Your two fuck buddies playing ping pong together. HOW. ADORABLE!
Waking and baking in my bathtub. In a giant sweater. And no pants. This is going to be the best 420 ever.
Don't be alarmed at the girl laying on your bathroom floor.
So I just told the bartender I would go down on her. You need to get here
Restaurants Roasting People Who Gave Them Negative Yelp Reviews (25 Pics)
Oh shit. There are penis maracas
I'm impressed you managed to decipher 'annslqllpprebBcncnj' into 'I'm drunk at the Vic, come pick me up and do me on the kitchen table'
There are flashing lights and a man dressed as Santa with a bullhorn in my cul de sac.
I'm not sure if this is awesome or scary.
New life rule, no banging opera singers. I might be a little deaf now
I don't know if I want to live in a world where i can't fuck an exes brother.
Woman Posts Harassing DMs From Creep Online, Now He’s Upset Because People Told His Mom
Seriously. Come back.
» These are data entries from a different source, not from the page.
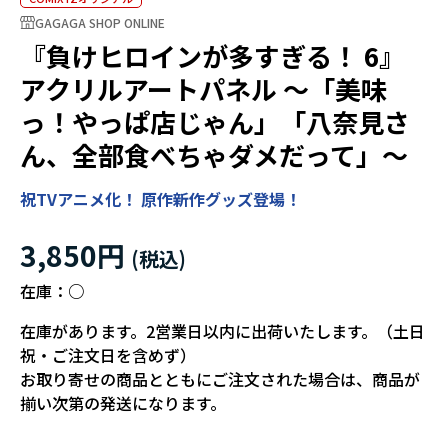
GAGAGA SHOP ONLINE
『負けヒロインが多すぎる！ 6』
アクリルアートパネル ～「美味
っ！やっぱ店じゃん」「八奈見さ
ん、全部食べちゃダメだって」～
祝TVアニメ化！ 原作新作グッズ登場！
3,850円
在庫：
○
在庫があります。2営業日以内に出荷いたします。（土日
祝・ご注文日を含めず）
お取り寄せの商品とともにご注文された場合は、商品が
揃い次第の発送になります。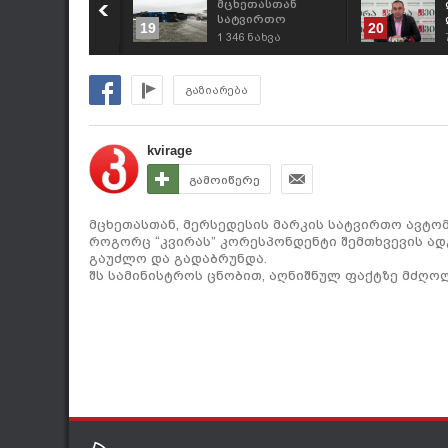
იხეილ სააკაშვილი
მცხეთასთან
ა თემურ ალასანია
სატვირთო
19
20
იძინა ივანიშვილის
ავტომობილი
660
ნახვა
1 346
ნახვა
იკვიდაციას
გადაბრუნდა
ეგმავდნენ –
იხიაშვილი
გაზიარება
კანდალური
ნფორმაციის
ასაჯაროებას
ანონსებს
kvirage
გამოიწერე
მცხეთასთან, მერსედესის მარკის სატვირთო ავტო
როგორც “კვირას” კორესპონდენტი შემთხვევის ად
გაუძლო და გადაბრუნდა.
შს სამინისტროს ცნობით, აღნიშნულ ფაქტზე მძღო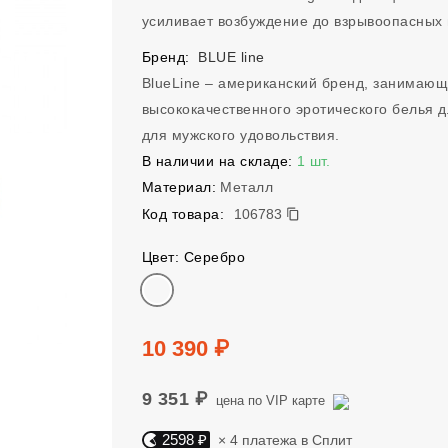
усиливает возбуждение до взрывоопасных
Бренд:
BLUE line
BlueLine – американский бренд, занимаю
высококачественного эротического белья д
для мужского удовольствия.
В наличии на складе:
1 шт.
Материал:
Металл
106783
Код товара:
106783
Цвет: Серебро
Цвет
Цена
10 390 ₽
9 351 ₽
цена по VIP карте
2598 ₽
× 4 платежа в Сплит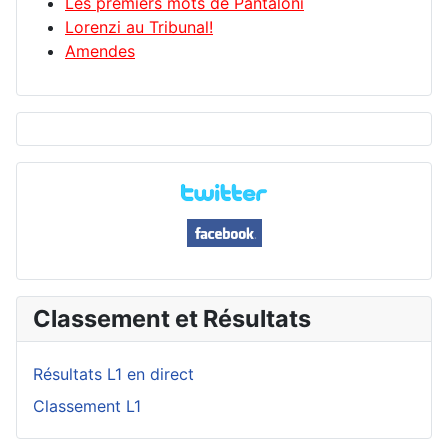
Les premiers mots de Pantaloni
Lorenzi au Tribunal!
Amendes
Classement et Résultats
Résultats L1 en direct
Classement L1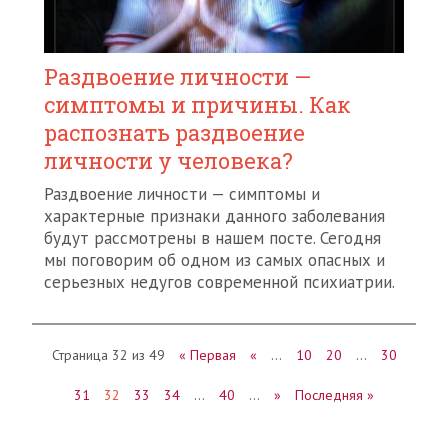
Раздвоение личности —
симптомы и причины. Как
распознать раздвоение
личности у человека?
Раздвоение личности — симптомы и
характерные признаки данного заболевания
будут рассмотрены в нашем посте. Сегодня
мы поговорим об одном из самых опасных и
серьезных недугов современной психиатрии.
Страница 32 из 49
« Первая
«
…
10
20
…
30
31
32
33
34
…
40
…
»
Последняя »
I've had two beers for breakfast so far. The third will be for lunch since it's already 12.
dude, where are you? this beer run has taken so long i read war and peace, took a nap, and shaved 3 times.
I just squirted in your honor. It's like pouring one out for the beautiful sex partnership that could have been
I just watched my mom pour beer into her vodka and drink it.
We are best friends because we can vomit simultaneously in the same toilet and not care
People don't believe me when I say the bruises are from work. They just smile and say "right." Trust me, I WISH my sex life was that exciting.